Problem gambling is currently among the biggest problems in the whole industry. These days, it’s a point of argument between private sports betting operators and the District.
The DC wants to use part of the money dedicated to problem gambling for other purposes, and the operators don’t agree with that.
The initiative that wasn’t supported:
Muriel Bowser, the Mayor, in the budget proposal for fiscal 2024, wanted to take the amount of $200.000 a year that was dedicated to the problem gambling and redirect that money somewhere else. However, the District so far got $600.000 from taxes collected from sports betting operators, and that revenue hasn’t been invested in the reduction of problem gambling.

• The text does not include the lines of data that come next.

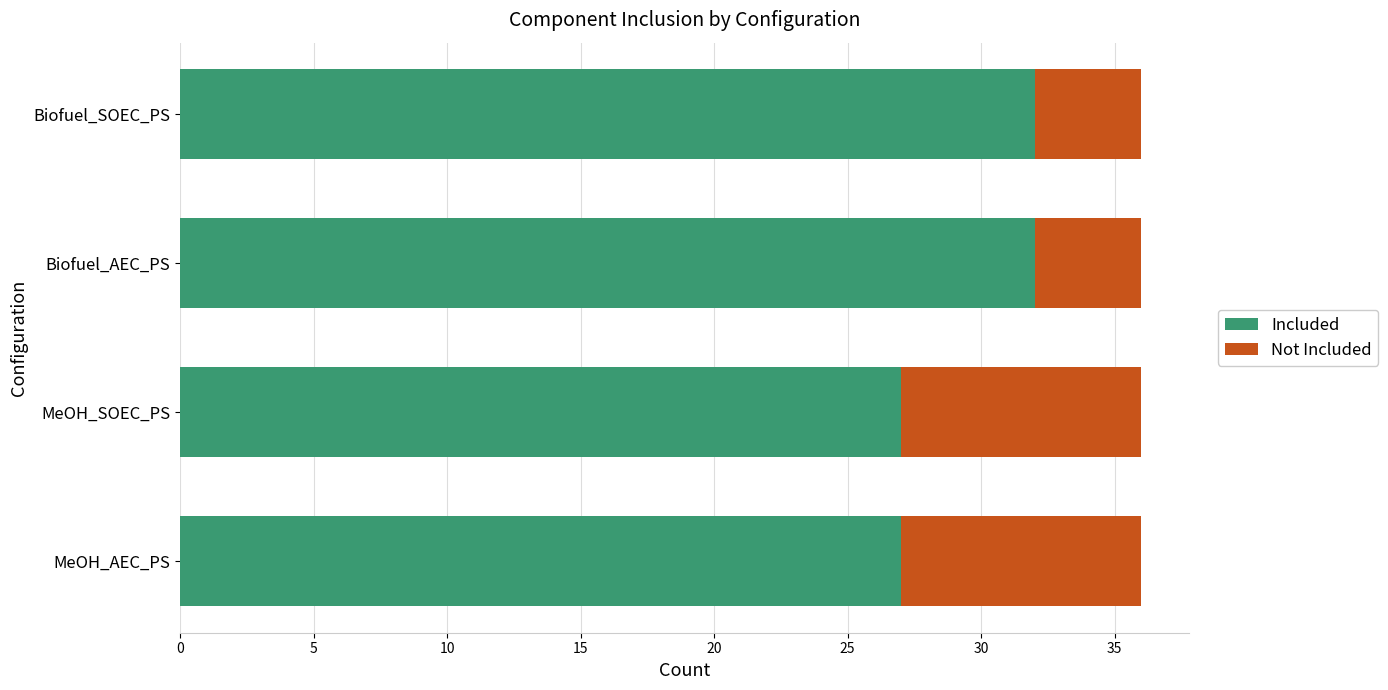

What is the difference between the maximum and second lowest values in the Included series?

5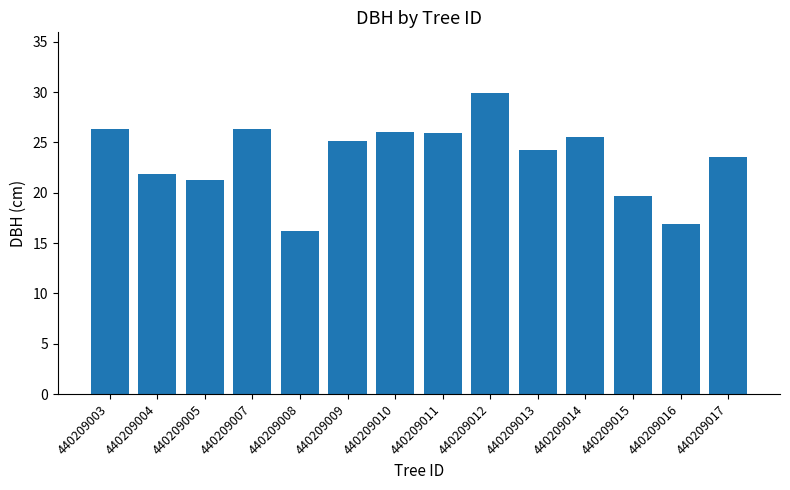

At which label does the data first exceed 25?

440209003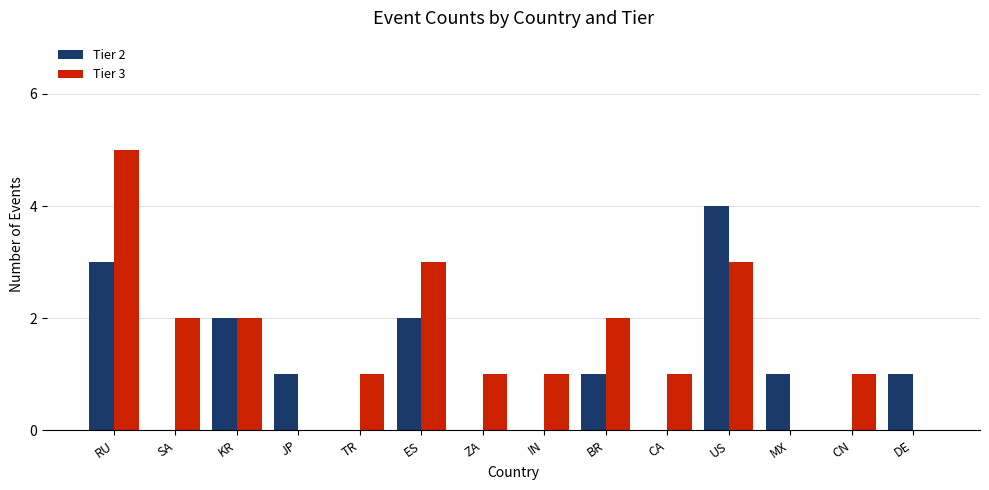

Which series changed the most between ES and DE?

Tier 3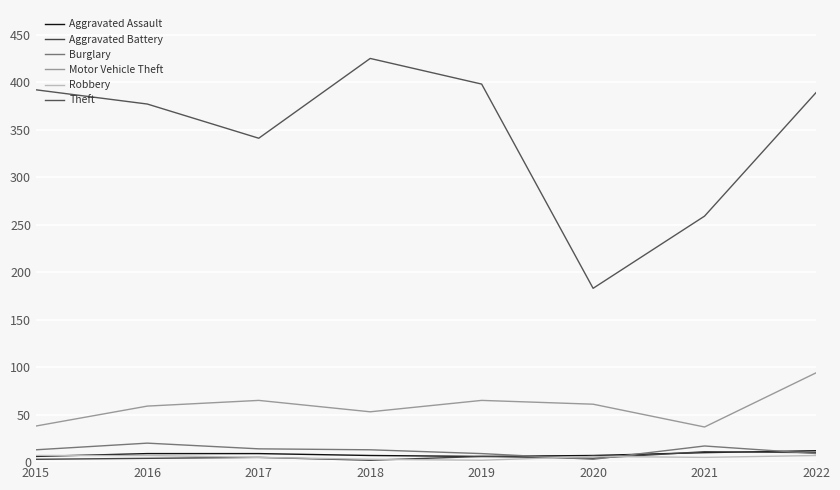

List the labels in order of Theft value, smallest first.

2020, 2021, 2017, 2016, 2022, 2015, 2019, 2018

Jeremy Kudon, one of the members of the Sports Betting Alliance (SBA), the industry’s lobbying group, says they’re against this initiative. In his testimony, which was submitted to the Committee on Health at the end of the last month, he said that all operators had their own tools that helped in solving the problem gambling issue but that the District’s funds were also very important. He said: “Legal and regulated sports betting operators provide tools and resources to help players manage their gaming habits and prevent problem gaming, including self-limits on the amount of time spent on the platform, caps on account deposit and betting amounts, and exclusion all together from the app. In addition, legal and regulated sports betting operators have dedicated Player Protection teams to support the monitoring of user accounts for potential problem gaming behavior and language.”

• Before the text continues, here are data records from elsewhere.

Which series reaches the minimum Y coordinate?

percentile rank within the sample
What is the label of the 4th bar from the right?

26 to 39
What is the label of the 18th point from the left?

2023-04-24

He added that the applications and resources that were used were the most effective in the prevention and reduction of problem gaming.
The SBA strongly supports the District’s operators, including new member Fanatics Sportsbook, as well as BetMGM, DraftKings, and FanDuel, the most popular operators in the state.
Issues in the U.S. market:
The DC market was regulated back in 2019, and then the license for operating got Intralot, the D.C. Lottery supplier. After that, more operators got their licenses, but the problems related to the D.C. sports betting market remained.
As Chris Cylke, the American Gaming Association Senior V.P., said, this problem is only the latest on the long list of issues in the District. As he stated, the AGA supported the operators. He pointed out that the District had an obligation to provide the operators with some resources for problem gaming. There is also the need to promote a competitive mobile marketplace in order to increase revenue, which will further help in solving the issue related to problem gaming.
As per the Responsible Gambling Collaborative’s report from January 2020, many states haven’t managed the problem gaming issues in the right way, especially when it comes to funding.
Tax funds weren’t used for that purpose in Kansas, Louisiana, Missouri, and Oklahoma, and in total, 14 states were investigated.
The results were unclear in California, Iowa, Mississippi, and Ohio.